Short Summary: This article explains how to expand your CLI query tool so it can handle multiple databases. First, we focus on key relational systems, then move to data warehouses. We’ll use dbForge Edge as a reference point, showing how different databases can be managed in one place while keeping automation simple.
The Challenge
For CLI tool developers and software architects, building a tool to run saved queries across different environments gets harder as it grows. In the beginning, the focus is on getting the core features right. But over time, the bigger question becomes how to support more databases. At this stage, technical leads and DevOps engineers often run into the following challenges:
- Prioritization Fatigue: Deciding whether to focus on smaller relational databases like MariaDB or Percona, or bigger data warehouses like Amazon Redshift.
- Syntax Fragmentation: Handling the small but important differences in SQL across systems like SQL Server, MySQL, Oracle, and PostgreSQL.
- Architectural Scalability: Choosing whether to stay with relational databases or add NoSQL, which changes how queries run.
- Automation Demands: Meeting the need for command-line tools that can handle repeated tasks in DevOps pipelines.
The Solution
When building your own tool, it helps to look at established solutions to see how they handle growth. Devart’s dbForge Edge is a strong example of how to support multiple databases in one system. It is built as a single IDE bundle that works with different database platforms under one framework.
By looking at how dbForge Edge is designed, developers can learn how to:
- Provide a consistent experience across SQL Server, MySQL, Oracle, and PostgreSQL.
- Use a command-line interface (CLI) to reduce manual work and automate repeated query tasks.
- Add support for cloud platforms like Azure SQL and Amazon RDS, which is important for modern tools.
Step-by-Step Guide to Expanding Database Support
Step 1: Prioritize the “Big Four” Relational Systems
Before moving into NoSQL, make sure your tool fully supports the most common relational databases. Market data suggests that SQL Server, MySQL, Oracle, and PostgreSQL cover the vast majority of enterprise needs. As a first step, handle connection strings and basic CRUD operations for these systems.
Step 2: Implement a Command-Line Automation Layer
To make your tool indispensable for DevOps engineers, you must allow for headless execution. Follow the pattern used in professional Data Migration Tools where operations can be triggered via CLI. This allows users to wrap your tool in shell scripts or CI/CD pipelines.
-- Example of a saved query your tool might manage
SELECT
t.name AS TableName,
i.name AS IndexName,
p.rows AS RowCounts
FROM sys.tables t
INNER JOIN sys.indexes i ON t.object_id = i.object_id
INNER JOIN sys.partitions p ON i.object_id = p.object_id AND i.index_id = p.index_id
WHERE t.is_ms_shipped = 0;
Step 3: Evaluate Data Warehouse Integration
Once relational support is stable, evaluate the inclusion of data warehouses. Systems like Amazon Redshift share PostgreSQL roots, making them a logical next step. This provides your tool with “Big Data” capabilities without requiring a total rewrite of the execution engine.
Step 4: Standardize Metadata Management
To support multiple databases, your tool needs a reliable way to read schema metadata. Instead of writing custom logic for every version, use a standardized approach to query information schemas, similar to how dbForge Edge handles context-aware code completion and syntax validation across different platforms.
Key Benefits
Expanding your database support in a smart way helps your CLI tool stay useful across different platforms and cloud environments.

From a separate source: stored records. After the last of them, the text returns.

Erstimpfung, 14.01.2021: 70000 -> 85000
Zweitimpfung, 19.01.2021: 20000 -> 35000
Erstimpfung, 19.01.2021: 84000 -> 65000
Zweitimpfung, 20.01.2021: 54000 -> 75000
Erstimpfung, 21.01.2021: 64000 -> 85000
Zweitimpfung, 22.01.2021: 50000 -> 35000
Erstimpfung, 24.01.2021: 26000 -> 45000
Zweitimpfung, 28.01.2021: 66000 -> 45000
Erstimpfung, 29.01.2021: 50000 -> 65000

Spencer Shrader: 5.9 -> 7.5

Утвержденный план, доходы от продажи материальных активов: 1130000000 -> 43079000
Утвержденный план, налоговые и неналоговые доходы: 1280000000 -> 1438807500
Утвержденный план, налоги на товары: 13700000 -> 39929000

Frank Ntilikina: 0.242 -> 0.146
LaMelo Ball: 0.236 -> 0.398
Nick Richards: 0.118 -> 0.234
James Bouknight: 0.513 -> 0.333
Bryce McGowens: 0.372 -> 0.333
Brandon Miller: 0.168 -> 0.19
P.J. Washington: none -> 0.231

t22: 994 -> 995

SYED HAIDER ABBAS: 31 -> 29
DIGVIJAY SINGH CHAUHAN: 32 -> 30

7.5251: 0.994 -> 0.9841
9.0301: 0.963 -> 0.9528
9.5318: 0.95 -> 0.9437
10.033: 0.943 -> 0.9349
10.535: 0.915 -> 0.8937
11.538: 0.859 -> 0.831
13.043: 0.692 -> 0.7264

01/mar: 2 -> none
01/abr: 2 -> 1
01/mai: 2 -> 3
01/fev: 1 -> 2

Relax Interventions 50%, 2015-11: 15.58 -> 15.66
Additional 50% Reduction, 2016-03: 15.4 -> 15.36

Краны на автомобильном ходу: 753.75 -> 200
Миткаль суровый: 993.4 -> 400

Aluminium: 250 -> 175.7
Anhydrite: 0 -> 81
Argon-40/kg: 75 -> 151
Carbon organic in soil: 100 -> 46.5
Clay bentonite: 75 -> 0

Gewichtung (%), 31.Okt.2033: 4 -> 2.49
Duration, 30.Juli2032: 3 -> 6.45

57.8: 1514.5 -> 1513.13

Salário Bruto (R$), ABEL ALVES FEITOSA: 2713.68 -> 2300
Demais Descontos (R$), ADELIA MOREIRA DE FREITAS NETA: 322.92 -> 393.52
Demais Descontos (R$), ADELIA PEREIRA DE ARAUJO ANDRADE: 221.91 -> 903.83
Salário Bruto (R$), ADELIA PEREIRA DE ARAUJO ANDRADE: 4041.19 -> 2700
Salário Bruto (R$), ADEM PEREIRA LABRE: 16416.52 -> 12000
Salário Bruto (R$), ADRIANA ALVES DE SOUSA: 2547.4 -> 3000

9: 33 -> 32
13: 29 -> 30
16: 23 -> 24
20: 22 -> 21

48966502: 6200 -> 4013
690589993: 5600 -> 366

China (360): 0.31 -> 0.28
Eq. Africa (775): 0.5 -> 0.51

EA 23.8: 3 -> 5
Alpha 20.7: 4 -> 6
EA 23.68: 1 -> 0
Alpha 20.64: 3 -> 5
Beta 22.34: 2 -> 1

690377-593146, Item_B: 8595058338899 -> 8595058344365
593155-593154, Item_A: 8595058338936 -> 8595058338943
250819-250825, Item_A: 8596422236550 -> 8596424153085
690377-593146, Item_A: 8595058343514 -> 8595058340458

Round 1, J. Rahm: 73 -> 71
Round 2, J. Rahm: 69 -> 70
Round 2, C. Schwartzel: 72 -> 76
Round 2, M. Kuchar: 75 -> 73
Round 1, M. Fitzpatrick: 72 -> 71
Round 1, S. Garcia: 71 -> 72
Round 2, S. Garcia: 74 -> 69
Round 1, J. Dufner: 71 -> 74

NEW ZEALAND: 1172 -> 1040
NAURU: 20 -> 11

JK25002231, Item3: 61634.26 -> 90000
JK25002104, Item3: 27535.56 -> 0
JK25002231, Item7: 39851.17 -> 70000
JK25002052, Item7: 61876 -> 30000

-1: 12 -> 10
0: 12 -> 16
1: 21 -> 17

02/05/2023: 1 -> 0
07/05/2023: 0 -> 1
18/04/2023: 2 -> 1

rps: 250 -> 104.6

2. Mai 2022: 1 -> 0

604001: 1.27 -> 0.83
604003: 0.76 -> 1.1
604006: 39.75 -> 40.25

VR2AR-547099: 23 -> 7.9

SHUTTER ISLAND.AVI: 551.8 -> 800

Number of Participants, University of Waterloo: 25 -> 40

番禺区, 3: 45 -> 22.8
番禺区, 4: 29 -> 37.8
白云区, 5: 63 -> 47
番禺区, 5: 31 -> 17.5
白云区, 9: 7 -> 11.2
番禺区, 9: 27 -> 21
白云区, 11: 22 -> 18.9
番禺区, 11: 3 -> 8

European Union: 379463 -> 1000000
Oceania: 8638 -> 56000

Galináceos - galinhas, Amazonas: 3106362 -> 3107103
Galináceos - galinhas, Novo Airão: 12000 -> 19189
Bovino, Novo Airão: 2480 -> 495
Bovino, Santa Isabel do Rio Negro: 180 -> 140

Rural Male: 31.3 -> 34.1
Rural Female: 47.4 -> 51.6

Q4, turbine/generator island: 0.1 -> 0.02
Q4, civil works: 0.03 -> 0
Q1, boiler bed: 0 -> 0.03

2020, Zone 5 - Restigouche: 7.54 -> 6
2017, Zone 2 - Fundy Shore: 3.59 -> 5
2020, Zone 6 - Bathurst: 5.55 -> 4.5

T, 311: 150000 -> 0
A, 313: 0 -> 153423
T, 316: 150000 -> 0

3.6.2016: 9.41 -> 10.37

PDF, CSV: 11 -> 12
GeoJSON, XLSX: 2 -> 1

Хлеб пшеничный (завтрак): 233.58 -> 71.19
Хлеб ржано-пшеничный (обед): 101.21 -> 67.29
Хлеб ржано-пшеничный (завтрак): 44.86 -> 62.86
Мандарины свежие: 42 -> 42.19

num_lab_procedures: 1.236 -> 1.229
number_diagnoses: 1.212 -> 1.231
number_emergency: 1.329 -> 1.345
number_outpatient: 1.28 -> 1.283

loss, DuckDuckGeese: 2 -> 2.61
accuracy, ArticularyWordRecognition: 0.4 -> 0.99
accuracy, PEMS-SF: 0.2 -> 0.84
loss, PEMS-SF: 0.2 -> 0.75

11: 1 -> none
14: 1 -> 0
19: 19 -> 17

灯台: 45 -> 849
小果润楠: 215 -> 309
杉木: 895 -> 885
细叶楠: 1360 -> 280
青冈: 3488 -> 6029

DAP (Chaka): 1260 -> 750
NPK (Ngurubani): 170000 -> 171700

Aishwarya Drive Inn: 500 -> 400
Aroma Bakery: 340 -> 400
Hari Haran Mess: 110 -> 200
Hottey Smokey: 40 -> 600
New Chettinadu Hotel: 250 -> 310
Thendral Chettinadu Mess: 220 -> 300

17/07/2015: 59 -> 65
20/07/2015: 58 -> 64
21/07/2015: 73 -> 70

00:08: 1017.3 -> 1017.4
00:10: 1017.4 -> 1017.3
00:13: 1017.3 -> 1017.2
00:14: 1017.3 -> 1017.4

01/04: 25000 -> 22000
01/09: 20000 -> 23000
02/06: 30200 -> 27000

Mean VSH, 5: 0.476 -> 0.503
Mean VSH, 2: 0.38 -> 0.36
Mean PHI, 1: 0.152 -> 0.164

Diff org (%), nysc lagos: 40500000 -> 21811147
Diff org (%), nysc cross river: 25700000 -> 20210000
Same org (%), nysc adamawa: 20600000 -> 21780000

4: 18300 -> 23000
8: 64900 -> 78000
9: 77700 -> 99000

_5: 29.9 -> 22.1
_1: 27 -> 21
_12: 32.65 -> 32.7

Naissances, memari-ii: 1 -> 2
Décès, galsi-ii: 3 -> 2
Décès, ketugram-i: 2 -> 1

| Benefit | Description | Impact |
|---|---|---|
| Market Versatility | Support for SQL Server, MySQL, Oracle, and PostgreSQL. | Wider user adoption. |
| DevOps Ready | CLI-first automation capabilities. | Easy integration into CI/CD pipelines. |
| Cloud Compatibility | Support for RDS, Azure SQL, and Redshift. | Future-proof architecture. |
Conclusion
Expanding a CLI tool’s database support requires balance. You need strong support for relational databases while also preparing for cloud environments. By following the approach used in tools like dbForge Edge, you can build a solution that works across different database systems and provides the automation features technical users expect.
FAQ
Should I prioritize NoSQL or Data Warehouses first?
For a query management tool, Data Warehouses (like Redshift) are usually the better priority because they utilize SQL-based interfaces, whereas NoSQL requires an entirely different query language implementation.
How do I handle different SQL dialects in one tool?
Implement a driver-based architecture where a core execution engine delegates syntax-specific tasks to dedicated “dialect providers” for each database system.
Is CLI support necessary for a database tool?
Yes. DevOps workflows depend on CLI tools for automation, schema updates, and scheduled reporting. Without strong CLI support, the tool will be harder to use in real-world pipelines.